A winter exhibition opening this month will celebrate Stromness Museum’s roots as the Orkney Natural History Society. ‘James Sinclair, the Botanist from the Bu’ celebrates the life a Hoy man whose love of plants took him from the Bu to Borneo.
The exhibition will be launched at Stromness Museum with an evening of informal talks. Bea Watson will read from her highly commended Fereday project on her great-great uncle James Sinclair. John Crossley, Orkney Plant Recorder, will give an overview of the attraction of Hoy for plant-lovers in his illustrated talk ‘The island of Hoy: a great place for plants and botanists’.
James Sinclair wrote the chapter on Orkney Flora in the New Orkney Book. His interest in plants developed early, when he was a schoolboy, with his interest being encouraged by the Orkney botanist Henry Halcro Johnston. James discovered a number of plants which were new to Orkney.
He went on to Edinburgh University in 1932 graduating with a degree with honours in Botany. James then studied to become a teacher, teaching in Stronsay and Kirkwall. He collected plant specimens including algae, mosses and ferns throughout Orkney and by 1937 he had collected over 500 species and scores of varieties.
Royal Air Force
He joined the RAF in 1941. James made a collection of specimens of local plants in Burma during the war in Burma. After the war he joined the staff of Edinburgh’s Royal Botanic Garden, then moving to Singapore to take up post of curator of the Herbarium there. He lived and worked in Singapore for nearly 20 years undertaking collecting expeditions in various parts of the Malay Peninsula also to Sarawak, Sabah and the Philippines. Characterised by his intense attention to his work, James excelled in botany becoming an authority on the custard apple and nutmeg families.
Although work took him abroad and he enjoyed his travels, his heart was in his native Hoy, and he intended to settle there after his retirement. Sadly, ill-health brought him home early. James Sinclair, born at the Bu, Hoy in 1913, died in 1968 and is buried in the Hoy churchyard.

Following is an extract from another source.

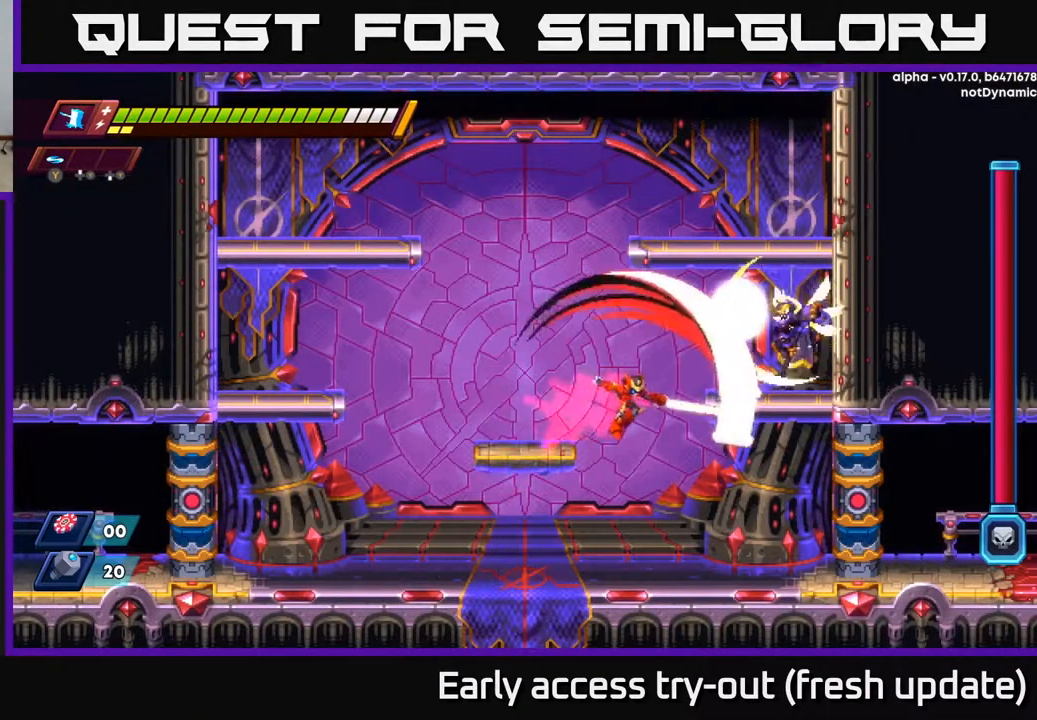
{"buttons": ["DPAD_RIGHT"], "left_stick": "center", "right_stick": "center", "events": [[33, "A", "up"], [117, "R2", "up"], [117, "X", "up"], [133, "DPAD_RIGHT", "up"], [417, "DPAD_RIGHT", "down"]]}
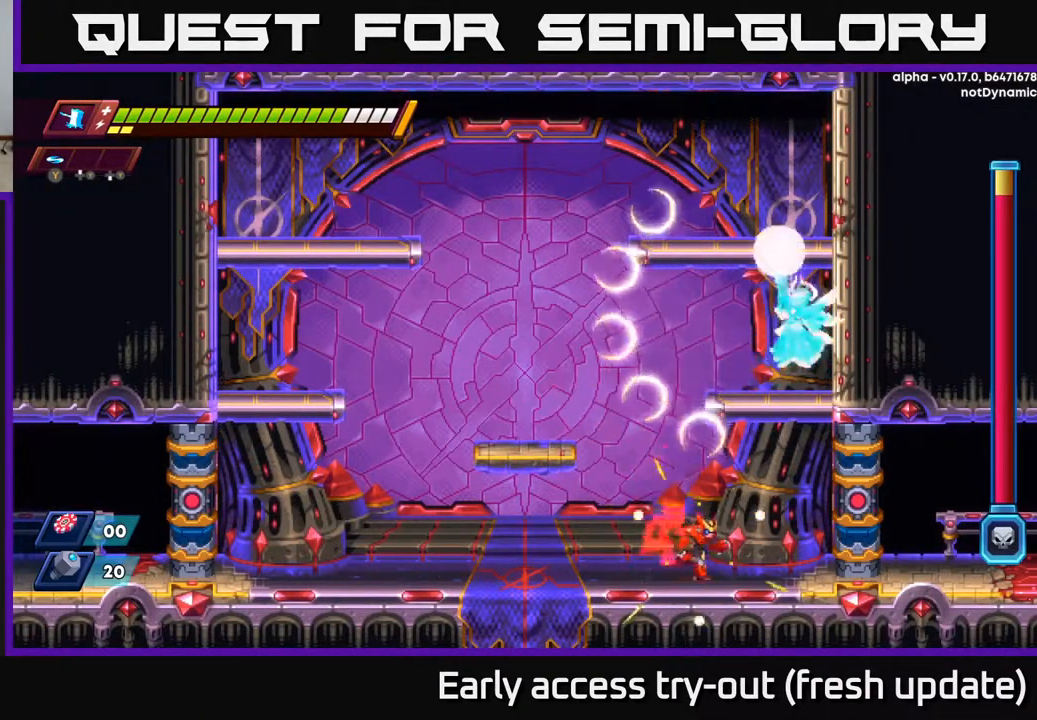
{"buttons": [], "left_stick": "center", "right_stick": "center", "events": [[283, "A", "down"], [367, "X", "down"], [383, "DPAD_RIGHT", "up"], [417, "A", "up"], [433, "X", "up"]]}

This exhibition travels from the Hoy Kirk where it was shown as the first exhibition of the Hoy Heritage project. The papers of James Sinclair will be part of the Hoy Heritage digital archive.
On show for the first time is an artwork by Orkney artist Laura Drever, inspired by the walk ‘In the footsteps of James Sinclair’ which launched the exhibition in Hoy in July.
The exhibition launch, with talks, takes place on Friday 11 November at 7:30pm at Stromness Museum – all welcome. The exhibition will run until March 2012. Museum hours are Monday to Saturday 11am to 3:30pm.
If you want a glimpse into Orkney’s Maritime Past and Natural History, then Stromness Museum is a must. Since 1837, the museum has amassed a unique and fascinating collection, which has something for everyone.
The James Sinclair project is part of the Scapa Flow Landscape Partnership Scheme, supported by the Scottish Government and the European Community Orkney LEADER 2007-2013 Programme, and also by the Heritage Lottery Fund.
The Scapa Flow Landscape Partnership Scheme will spend around £2.2 million over three years on 48 projects promoting and supporting the heritage – wildlife, landscape, cultural heritage, history and archaeology – in and around Scapa Flow and the South Isles of Orkney. The scheme has received £1.3 million from the Heritage Lottery Fund, with further support from Orkney Islands Council, the European Union, Historic Scotland, Scottish Natural Heritage, the RSPB, trusts and private donations.